Essay

NEW REALISM: Looking Forward and Back

NEW REALISM: Looking Forward and Back

NEW REALISM: Looking Forward and Back

NEW REALISM: Looking Forward and Back

“The past and present wilt – I have fill’d them, emptied them, and proceed to fill my next fold of the future.”
— Song of Myself, Walt Whitman


For our inaugural exhibition, Isabel Sullivan Gallery is pleased to present, New Realism: Looking Forward and Back, on view through April 27, featuring recent work by Neil Jenney, Joseph Santore, Elisa Jensen, Frank Webster, Victor Leger, and Mercer Tullis.


Gustave Courbet, The Stonebreakers, 1849, Oil on Canvas, 64.9 in x 101.1 in., The painting was destroyed during its transportation from the Gemäldegalerie Alte Meisterin in Dresden due to the bombing in the city in 1945 during the Second World War. 


Throughout the History of Art, a myriad of moments existed in which Realism emerged as a central mode of visual expression. First developing in mid 19th Century France following the February Revolution of 1848, Realism sought to portray truthful and objective depictions of everyday life.

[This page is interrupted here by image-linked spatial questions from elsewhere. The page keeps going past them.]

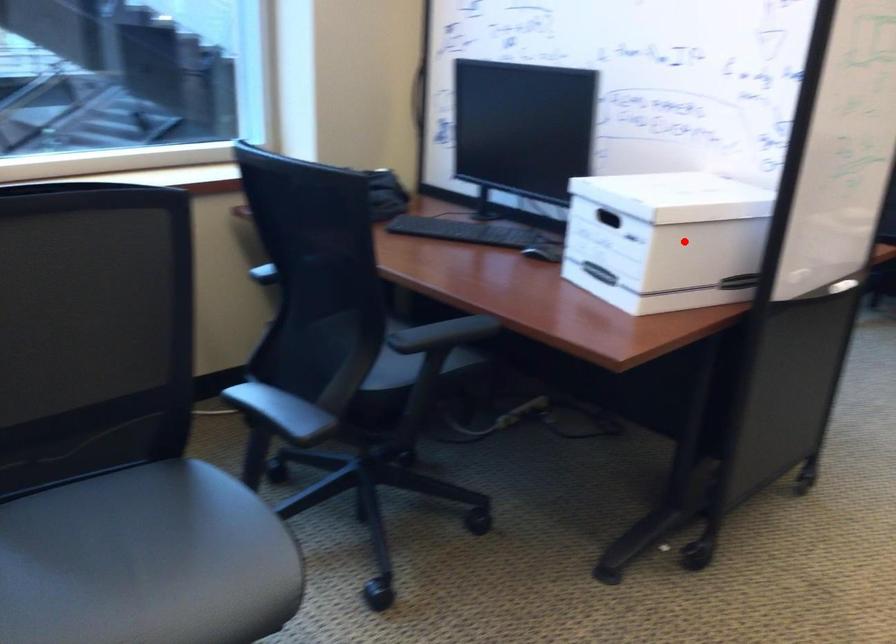
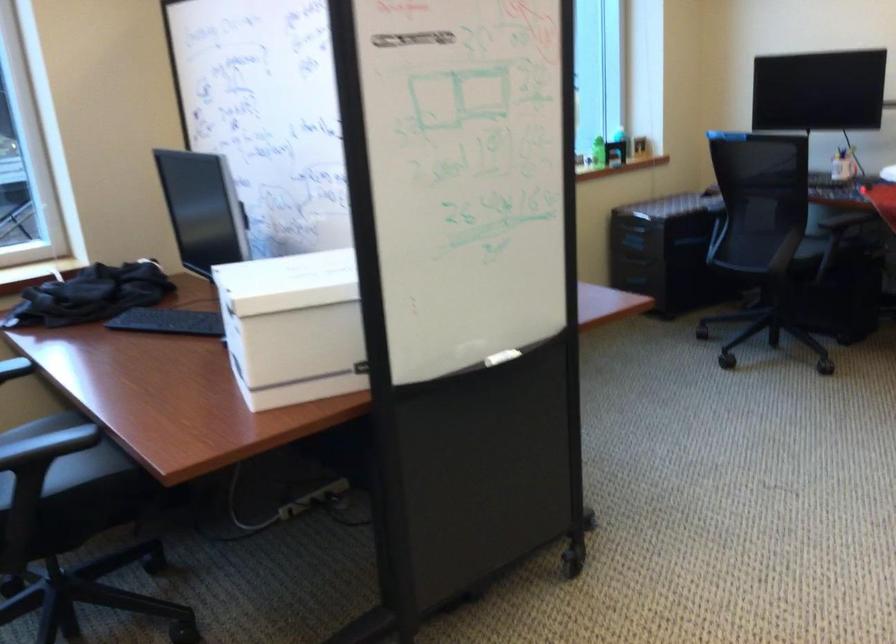
Where in the second image is the point corresponding to the highlighted location from the first image?

(293, 327)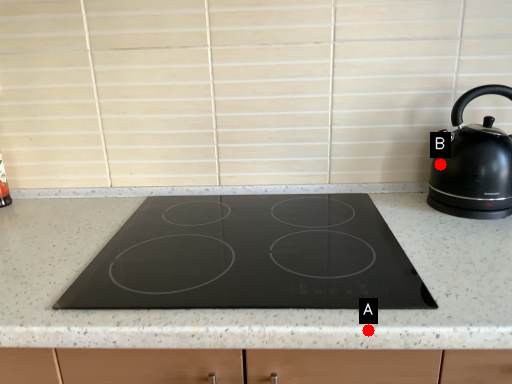
Question: Two points are circled on the image, labeled by A and B beside each circle. Which of the following is the farthest from the observer?

Choices:
 (A) A is further
 (B) B is further

Answer: (B)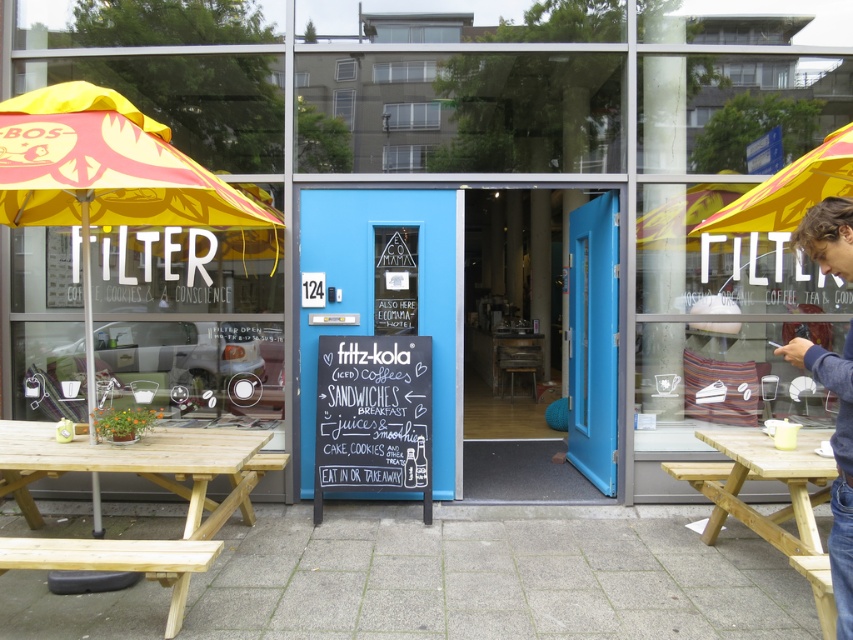
Question: Does yellow fabric umbrella at left come in front of natural wood picnic table at lower left?

Choices:
 (A) no
 (B) yes

Answer: (A)

Question: Among these objects, which one is farthest from the camera?

Choices:
 (A) black chalkboard sign at center
 (B) natural wood picnic table at right

Answer: (A)

Question: Which of the following is the farthest from the observer?

Choices:
 (A) black chalkboard sign at center
 (B) natural wood picnic table at right
 (C) yellow fabric umbrella at left
 (D) brown hair at right

Answer: (A)

Question: Which point is farther to the camera?

Choices:
 (A) (158, 195)
 (B) (834, 353)

Answer: (A)

Question: Is natural wood picnic table at right thinner than brown hair at right?

Choices:
 (A) no
 (B) yes

Answer: (A)

Question: Does natural wood picnic table at right appear on the right side of brown hair at right?

Choices:
 (A) yes
 (B) no

Answer: (A)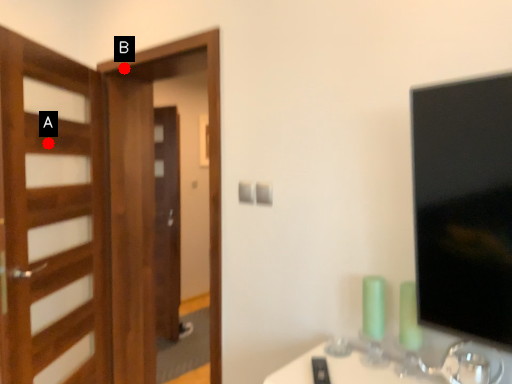
Question: Two points are circled on the image, labeled by A and B beside each circle. Which of the following is the farthest from the observer?

Choices:
 (A) A is further
 (B) B is further

Answer: (B)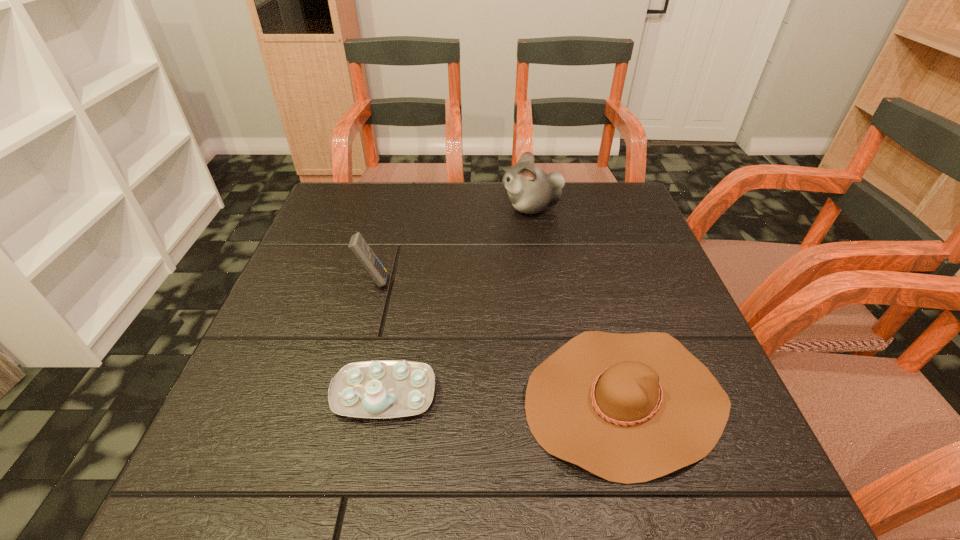
Where is `free space at the right edge`? free space at the right edge is located at coordinates (616, 277).

Where is `free space at the far left corner of the desktop`? This screenshot has height=540, width=960. free space at the far left corner of the desktop is located at coordinates (356, 204).

Where is `vacant space at the far right corner of the desktop`? vacant space at the far right corner of the desktop is located at coordinates (637, 205).

Locate an element on the screen. This screenshot has width=960, height=540. unoccupied position between the second farthest object and the chinaware is located at coordinates (379, 337).

Locate an element on the screen. free space between the chinaware and the cowboy hat is located at coordinates (504, 396).

I want to click on free space between the farthest object and the cowboy hat, so click(578, 303).

The width and height of the screenshot is (960, 540). What are the coordinates of `blank region between the second tallest object and the shortest object` in the screenshot? It's located at (499, 340).

Identify the location of free point between the hamster and the shortest object. (578, 303).

Find the location of a particular element. free space between the chinaware and the cowboy hat is located at coordinates (504, 396).

Locate an element on the screen. unoccupied position between the shortest object and the calculator is located at coordinates (499, 340).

Functioning as a direct observation of the modern world, the artistic movement was politically charged and echoed French society’s advocation for democratic reform, and as a result, elevated the cultural position of the proletariat to celebrated subject matter.

 


Otto Dix, Portrait of the Journalist Sylvia von Harden, 1926, Tempera and Oil Paint on Wood, 47.2 x 34.5 cm, Centre Georges Pompidou, Paris 



George Grosz, The Poet Max Herrmann-Neisse, 1927, Oil on Canvas, 23.37 x 29. in., Museum of Modern Art, New York


One of the next European iterations of Realism was embodied in the work of German artists Otto Dix and George Grosz’s meticulous Neue Sachlichkeit (New Objectivity) paintings. Created during the short-lived Weimar Republic, New Objectivity responded to the brutality of the First World War and lasted for just over a decade, beginning around 1920. Solidifying what would eventually become intrinsic components of Realism, New Objectivity drew parallels with its French counterpart as it returned to objective depictions of the world, and turned away from the more expressionistic, abstract or sentimental qualities of Fauvism and Cubism.

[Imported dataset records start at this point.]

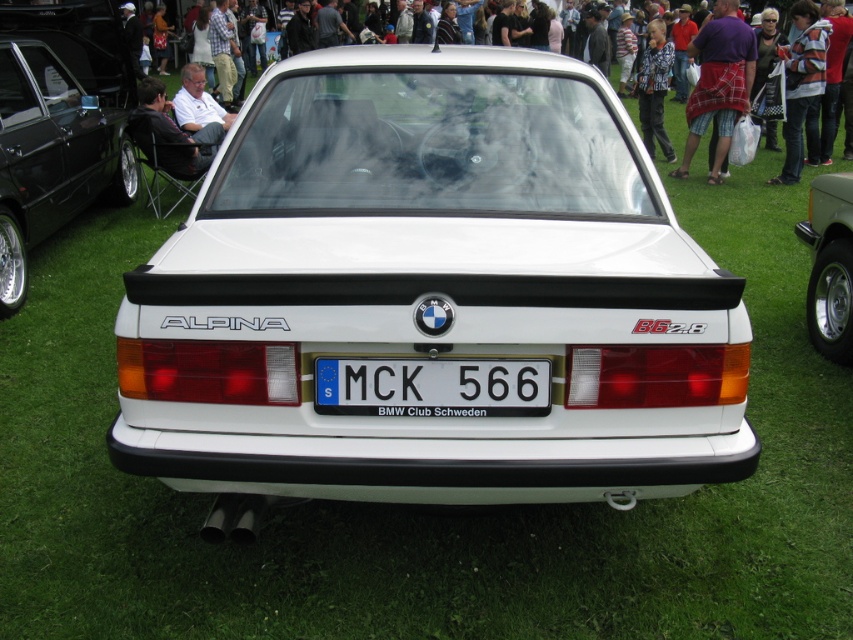
You are standing at the point marked by coordinates point (335, 401) and want to take a photo of the BMW Alpina B6 2.8. If your camera is 1.6 meters above the ground, how high should you set your tripod to ensure the camera is level with the car logo on the trunk lid?

The point marked by coordinates point (335, 401) and the camera are 2.58 meters apart. To ensure the camera is level with the car logo on the trunk lid, you should set the tripod height to 1.6 meters since the camera is already at that height above the ground.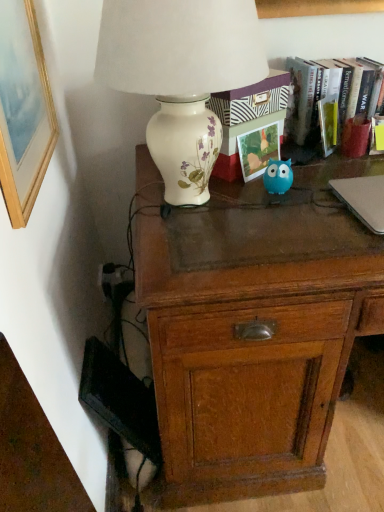
I want to click on unoccupied region to the right of porcelain floral lamp at upper left, so click(x=314, y=201).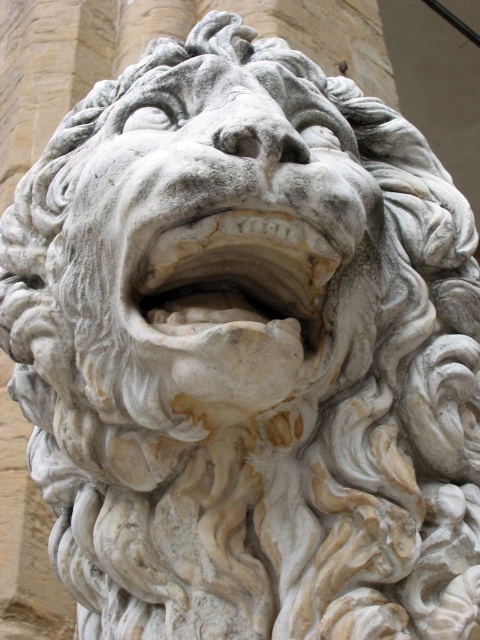
Can you confirm if white stone lion head at center is positioned to the left of white stone mouth at center?

Correct, you'll find white stone lion head at center to the left of white stone mouth at center.

Can you confirm if white stone lion head at center is positioned to the right of white stone mouth at center?

Incorrect, white stone lion head at center is not on the right side of white stone mouth at center.

What do you see at coordinates (204, 234) in the screenshot? I see `white stone lion head at center` at bounding box center [204, 234].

Edward Hopper, Office in a Small City, 1953, Oil on Canvas,  28 × 40 in., Metropolitan Museum of Art, New York 

George Bellows, Dempsey and Firbo, 1924, Oil on Canvas, 51 x 63.2 in., Whitney Museum of American Art, New York 


In between these two currents of Realism, across the Atlantic in America, the turn of the 19th century saw rapid and unprecedented social, political and economic change. Artists like Edward Hopper and George Bellows created a new American visual idiom through their depictions of the urbanization of America and shifting class structures. American Realism, and in particular, the New York and East Coast schools, abandoned dominant and long standing subject matter, such as bucolic scenes or quiet moments of domesticity and interiors. Instead, they turned to scenes of industrialization, the restructuring of social order through the growth of the middle class, the creation of new professions and expanding educational opportunities and the rise of leisure and recreational activities. American realism was marked by modernity, transformation, progressive social metamorphosis and an ever expanding sense of self-understanding and personal expression.

Despite the disparate geographical production of these Realist movements, what each respective iteration shares most prominently is their emergence and proliferation following moments of profound social, political or cultural change. Realism, in spite of not having a singular, visual pursuit has always been anchored by a direct engagement, observation and representation of the modern world, in all of its contradicting beauty, brutality and vitality. Shifting the paradigms, both visual and thematic, and reshaping more broadly practiced modes of painting, Realism has always centered on painting as a mode of transcription and transformation.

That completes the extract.